Prompt:
Beginning with the line that contains "TODO: Write usage instructions here" in the material below, print each line exactly until the line that contains "## Contributing" has been printed, then stop.

Recorded information:
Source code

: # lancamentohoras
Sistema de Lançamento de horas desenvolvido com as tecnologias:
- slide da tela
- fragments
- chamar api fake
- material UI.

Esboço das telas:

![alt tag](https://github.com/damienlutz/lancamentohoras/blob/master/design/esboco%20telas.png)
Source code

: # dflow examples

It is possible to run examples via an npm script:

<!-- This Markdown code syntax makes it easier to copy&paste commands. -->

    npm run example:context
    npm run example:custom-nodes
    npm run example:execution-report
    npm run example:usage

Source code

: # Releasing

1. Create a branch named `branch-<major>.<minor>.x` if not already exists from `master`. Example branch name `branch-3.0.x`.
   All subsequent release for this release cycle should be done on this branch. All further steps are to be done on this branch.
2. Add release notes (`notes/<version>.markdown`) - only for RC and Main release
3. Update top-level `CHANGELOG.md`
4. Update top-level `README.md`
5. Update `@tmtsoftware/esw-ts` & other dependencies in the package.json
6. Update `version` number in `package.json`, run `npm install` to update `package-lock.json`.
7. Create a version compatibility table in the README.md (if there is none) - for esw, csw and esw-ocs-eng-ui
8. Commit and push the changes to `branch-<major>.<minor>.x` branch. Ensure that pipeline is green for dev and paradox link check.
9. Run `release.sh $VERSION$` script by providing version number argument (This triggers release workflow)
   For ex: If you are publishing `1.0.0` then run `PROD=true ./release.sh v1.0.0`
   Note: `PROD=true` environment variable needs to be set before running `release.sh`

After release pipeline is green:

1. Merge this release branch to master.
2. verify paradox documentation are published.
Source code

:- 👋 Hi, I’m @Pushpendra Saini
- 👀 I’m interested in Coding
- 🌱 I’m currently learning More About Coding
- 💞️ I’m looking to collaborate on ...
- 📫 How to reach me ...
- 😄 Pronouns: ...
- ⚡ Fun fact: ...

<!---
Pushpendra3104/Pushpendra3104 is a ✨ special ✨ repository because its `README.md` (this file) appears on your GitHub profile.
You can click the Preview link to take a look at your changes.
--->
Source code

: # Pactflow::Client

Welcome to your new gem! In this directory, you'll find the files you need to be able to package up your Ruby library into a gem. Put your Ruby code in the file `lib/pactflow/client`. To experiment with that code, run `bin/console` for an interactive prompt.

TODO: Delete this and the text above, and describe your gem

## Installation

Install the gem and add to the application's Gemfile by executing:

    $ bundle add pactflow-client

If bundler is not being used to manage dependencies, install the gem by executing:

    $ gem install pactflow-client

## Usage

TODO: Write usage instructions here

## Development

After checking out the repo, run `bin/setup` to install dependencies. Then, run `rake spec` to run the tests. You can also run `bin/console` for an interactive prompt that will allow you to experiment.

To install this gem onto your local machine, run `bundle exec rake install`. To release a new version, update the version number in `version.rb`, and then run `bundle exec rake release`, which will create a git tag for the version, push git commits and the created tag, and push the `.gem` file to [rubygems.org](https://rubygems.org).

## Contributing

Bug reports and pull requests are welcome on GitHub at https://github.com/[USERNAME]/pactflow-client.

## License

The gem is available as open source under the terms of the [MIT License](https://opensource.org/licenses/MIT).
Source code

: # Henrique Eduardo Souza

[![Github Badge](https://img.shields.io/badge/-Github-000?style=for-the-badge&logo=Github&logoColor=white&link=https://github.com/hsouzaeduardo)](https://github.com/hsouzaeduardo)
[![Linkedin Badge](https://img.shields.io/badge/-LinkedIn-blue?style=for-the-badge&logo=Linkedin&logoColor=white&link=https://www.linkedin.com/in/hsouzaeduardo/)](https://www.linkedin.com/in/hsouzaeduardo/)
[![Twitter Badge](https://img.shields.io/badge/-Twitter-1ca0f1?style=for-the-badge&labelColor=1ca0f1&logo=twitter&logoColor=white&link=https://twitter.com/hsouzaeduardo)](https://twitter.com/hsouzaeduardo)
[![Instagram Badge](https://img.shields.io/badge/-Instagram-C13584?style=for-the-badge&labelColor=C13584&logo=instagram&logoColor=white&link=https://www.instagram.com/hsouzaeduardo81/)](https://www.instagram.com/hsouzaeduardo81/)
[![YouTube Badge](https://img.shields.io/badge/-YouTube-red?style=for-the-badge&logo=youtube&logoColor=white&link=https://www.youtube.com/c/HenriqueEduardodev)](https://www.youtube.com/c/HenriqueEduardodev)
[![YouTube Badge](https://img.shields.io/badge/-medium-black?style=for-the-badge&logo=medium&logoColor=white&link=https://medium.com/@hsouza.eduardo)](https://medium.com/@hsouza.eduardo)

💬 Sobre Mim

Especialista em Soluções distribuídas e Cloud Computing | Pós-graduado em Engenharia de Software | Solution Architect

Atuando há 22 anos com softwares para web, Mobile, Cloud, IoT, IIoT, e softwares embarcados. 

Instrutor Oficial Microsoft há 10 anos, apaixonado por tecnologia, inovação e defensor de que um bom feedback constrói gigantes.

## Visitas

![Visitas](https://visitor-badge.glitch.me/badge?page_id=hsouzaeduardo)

Reply to the task:
TODO: Write usage instructions here

## Development

After checking out the repo, run `bin/setup` to install dependencies. Then, run `rake spec` to run the tests. You can also run `bin/console` for an interactive prompt that will allow you to experiment.

To install this gem onto your local machine, run `bundle exec rake install`. To release a new version, update the version number in `version.rb`, and then run `bundle exec rake release`, which will create a git tag for the version, push git commits and the created tag, and push the `.gem` file to [rubygems.org](https://rubygems.org).

## Contributing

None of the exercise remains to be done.